### WHAT YOU WILL DO
Provide only the number of lines in the records where "Project" appears.

Saved entries
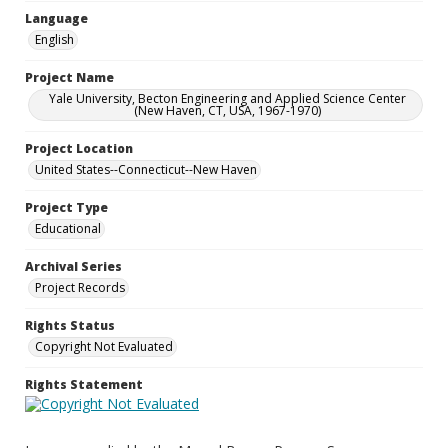
Language
English
Project Name
Yale University, Becton Engineering and Applied Science Center
(New Haven, CT, USA, 1967-1970)
Project Location
United States--Connecticut--New Haven
Project Type
Educational
Archival Series
Project Records
Rights Status
Copyright Not Evaluated
Rights Statement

### REPLY
4